WHY POST A CAROUSEL
ReliableReads Editorial Team
Destination 4 Education
Most people scroll past a video. They stop for a carousel.
LinkedIn carousel posts, uploaded as PDFs through the Document feature, generate 278% more engagement than video posts. They outperform text-only posts by 596%. They beat single image posts by 300%. Those numbers come from data tracked by Jay Schwedelsen and data from Data Slayer.
The reason is simple. Carousels require interaction. A reader has to swipe. That action signals to LinkedIn's algorithm that the content is worth showing to more people. More swipes means more reach.
Video asks people to sit and watch. Text asks people to read and move on. A carousel pulls people through a story one slide at a time. Each slide earns the next.

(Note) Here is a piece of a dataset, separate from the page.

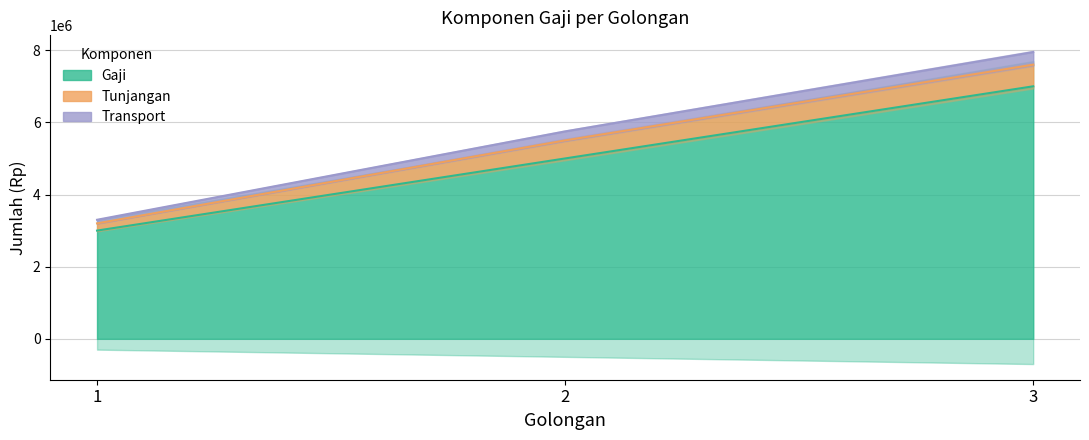

What is the average value of the Gaji series?

5000000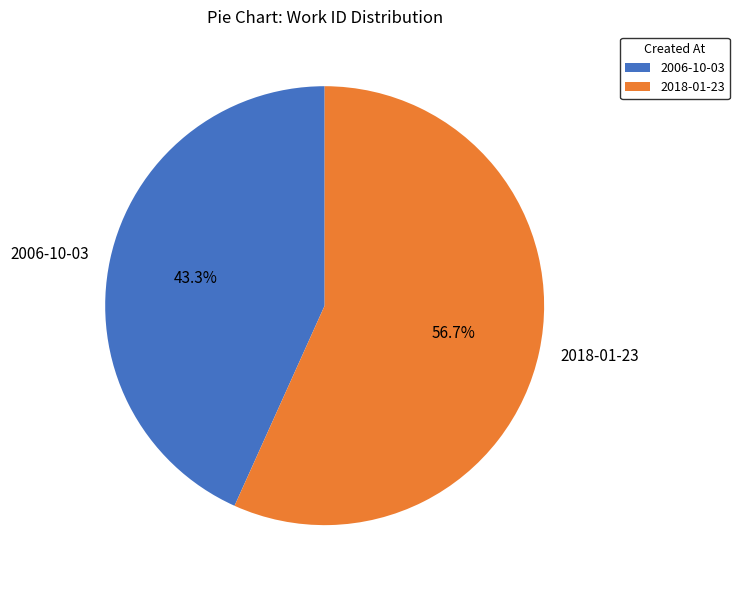

Which has a higher value, 2018-01-23 or 2006-10-03?

2018-01-23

Posting one is straightforward. Click "Start a Post." At the bottom of the screen, you will see a row of icons with a plus sign next to them. Look for the icon that resembles a small piece of paper. It is labeled "Document." Click it and upload your PDF. LinkedIn turns each page into a swipeable slide.
The content of your carousel matters. Each slide should deliver one clear idea. The first slide needs to earn the swipe. The last slide needs to give people a reason to comment or share. A strong call to action at the end turns readers into conversations.
Think about what you already know. A process you follow every day. A mistake you see people make repeatedly. A framework that took you years to figure out. Any of those can become a carousel. Clear text outperforms flashy design every time.
Carousels work because they teach. They break down complex ideas into steps people can follow. They hold attention long enough to build trust. People save carousels. They share them. That behavior extends your reach well beyond your existing followers.
If you are creating content on LinkedIn and not using carousels, you are leaving reach on the table. The format works. The data proves it. Start with what you know, build one slide at a time, and post it as a PDF.